No regrets. Good cheese is worth it. Here are the wines and cheeses I’d actually recommend trying.
Cheeses Worth the Money
Époisses: A washed-rind cheese from Burgundy that smells like feet and tastes like heaven. Soft, oozy, intense, unforgettable. Not for beginners but absolutely for anyone who wants to understand what cheese can be.
Comté: French alpine cheese, nutty and complex, gets better with age. The 24-month stuff has these little crystals that crunch. Probably the cheese I buy most often for myself.
Manchego: Spanish sheep’s milk, firm and tangy with a slightly oily texture. The aged versions are incredible. Very versatile, works with lots of different wines.
Roquefort: The original blue, from specific caves in France. More complex than most blues, with this particular tang that’s hard to describe. Salty, sharp, memorable.
Délice de Bourgogne: A triple cream that’s basically butter in cheese form. Insanely rich, melts on your tongue. Save this for when you want to impress someone.
Wines Worth Pairing
For Époisses: Champagne or Burgundy. The regional pairing makes sense – the earthiness of both the cheese and the wine align. Champagne if you want contrast, red Burgundy if you want complement.
For Comté: White Burgundy (Chardonnay) or Jura whites if you can find them. The nutty notes in aged Comté echo similar notes in good Chardonnay. That’s what makes discovering great cheese endearing to us cheese lovers.
For Manchego: Spanish wines obviously. Rioja, Ribera del Duero, even a good Garnacha. The cheese has enough intensity to handle reds.
For Roquefort: Sauternes is the classic. The sweetness against the salt is legendary. If Sauternes is too expensive, any good sweet wine works – late harvest Riesling, port, even ice wine.
For Délice de Bourgogne: Champagne. The bubbles and acidity cut through all that cream. This is the only way I serve triple cream now.
A Gourmet Board Setup
If I’m doing a fancy cheese spread, I pick:
One soft washed-rind (Époisses if available, or Taleggio)
One hard aged (Comté, Manchego, or aged Gouda)
One blue (Roquefort or Gorgonzola dolce)
One wildcard (whatever looks interesting that day) Probably should have led with this section, honestly.
Plus honey, membrillo (quince paste), good crackers, and maybe some marcona almonds.

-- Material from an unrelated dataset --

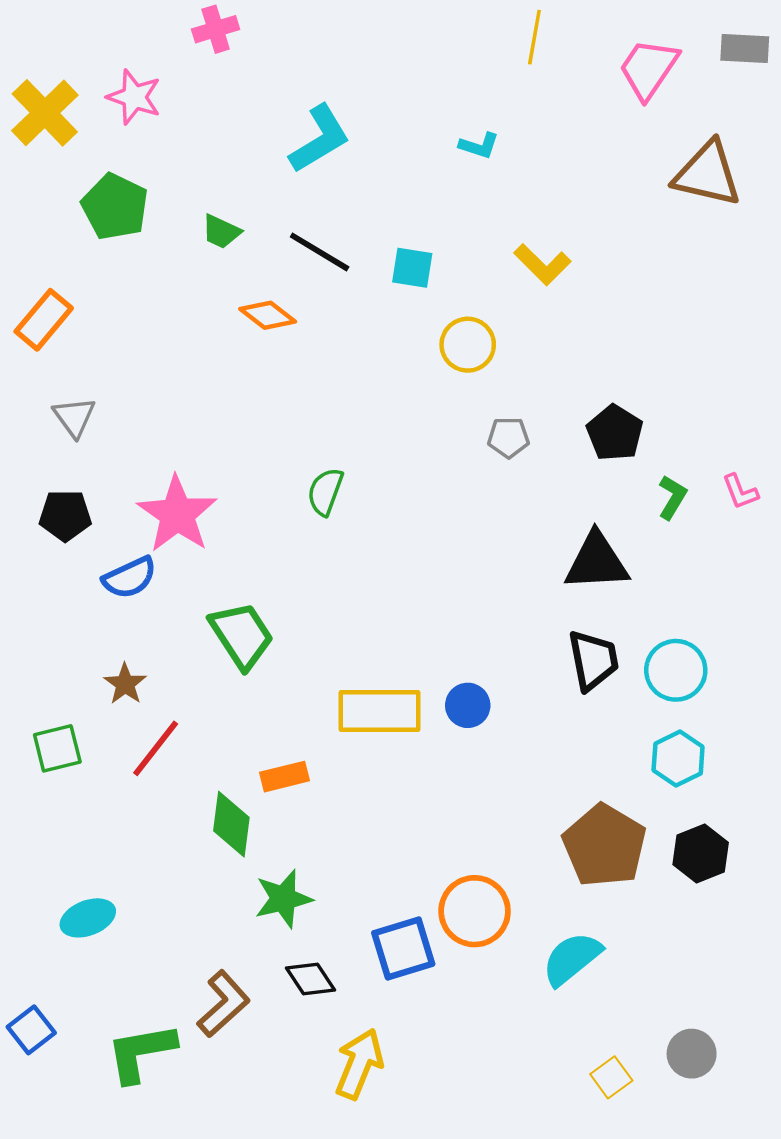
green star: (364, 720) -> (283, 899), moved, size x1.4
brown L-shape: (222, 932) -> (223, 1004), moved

Wines: Champagne for the creamy stuff, something white with character for the hard cheese, sweet wine for the blue.
What I’ve Learned
Expensive cheese is worth it in a way that expensive wine isn’t always. A fifty-dollar cheese is noticeably different from a ten-dollar cheese. A fifty-dollar wine often isn’t that different from a twenty-dollar wine.

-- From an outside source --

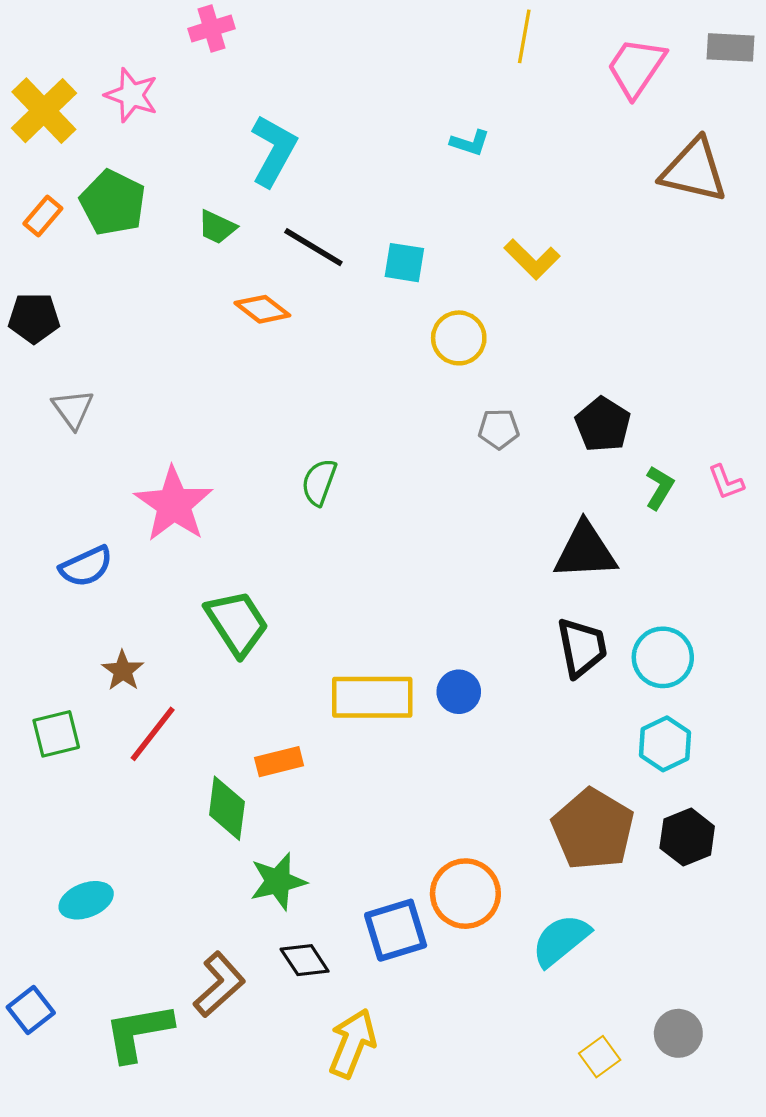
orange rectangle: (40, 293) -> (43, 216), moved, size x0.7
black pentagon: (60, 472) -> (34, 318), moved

Let the cheese come to room temperature. Always. Cold gourmet cheese is a waste.
Start mild and work toward intense. Your palate adjusts. If you start with Roquefort, everything else will taste like nothing.
Ask at the cheese counter. The cheese people at good shops know their stuff and love talking about it. Tell them what wines you’re serving and let them guide you. I’ve discovered some of my favorites this way.